Sandra Smith

Professor, Harvard University

After 16 years in the Department of Sociology at the University of California-Berkeley, Sandra Susan Smith will join the faculty at Harvard University as Daniel & Florence Guggenheim Professor of Criminal Justice, the Director of the Program on Criminal Justice, and the Carol K. Pforzheimer Professor at the Radcliffe Institute. Primarily a qualitative researcher, Smith has a longstanding interest in questions of urban poverty and joblessness, social capital and social networks, job search, racial inequality, and trust. Her first book, Lone Pursuit: Distrust and Defensive Individualism among the Black Poor (Russell Sage Foundation) and her forthcoming book, Cultural Logics of Job-Matching Assistance (also likely with RSF), both seek to make sense of the conditions that facilitate social capital mobilization for job-finding. Smith’s interests have recently expanded, however, to include criminal justice issues, with special attention to the front-end of criminal case processing, a direct result of membership in the Executive Session on Community Corrections at Harvard’s Kennedy School. Smith’s recent work considers the extent to which and how institutional arrangements related to the front end of penal contact contribute to the reproduction of racial and class inequalities.
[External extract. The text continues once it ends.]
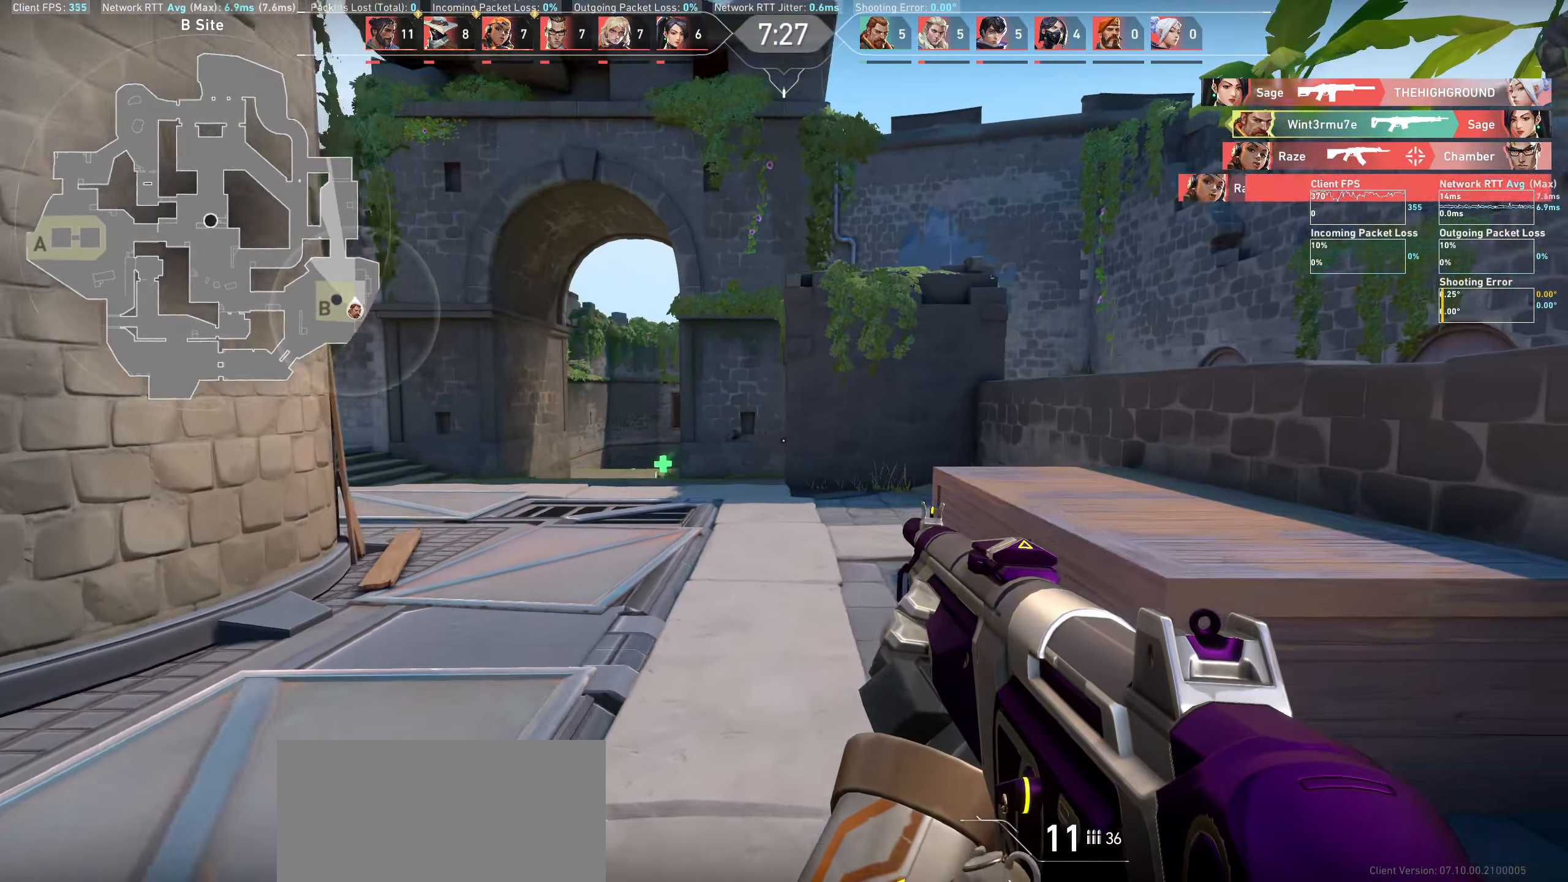
{"keys": ["d", "w"], "mouse": [], "events": [[300, "space", "down"], [433, "space", "up"]]}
With a generous grant from the Laura and John Arnold Foundation, she has recently wrapped up data collection for a large, four-city qualitative study of the front end of criminal case processing, with a focus on how pretrial detention and diversion affect justice-involved individuals’ future involvement with crime. In addition to her books, Smith’s research on this and related topics has also been published in a number of peer-reviewed journals, including the American Journal of Sociology, The Annals of the American Academy of Political and Social Sciences, the Annual Review of Sociology, Criminal Justice Policy Review, The DuBois Review, Racial and Ethnic Studies, Social Science Research, Social Problems, The Sociological Quarterly, and Work and Occupations. Along with Jonathan Simon, Smith co-edited the March 2020 issue of the RSF: The Russell Sage Foundation Journal of the Social Sciences. The issue highlights eight terrific empirical studies by scholars from various disciplines that examine the criminal justice system as a labor market institution.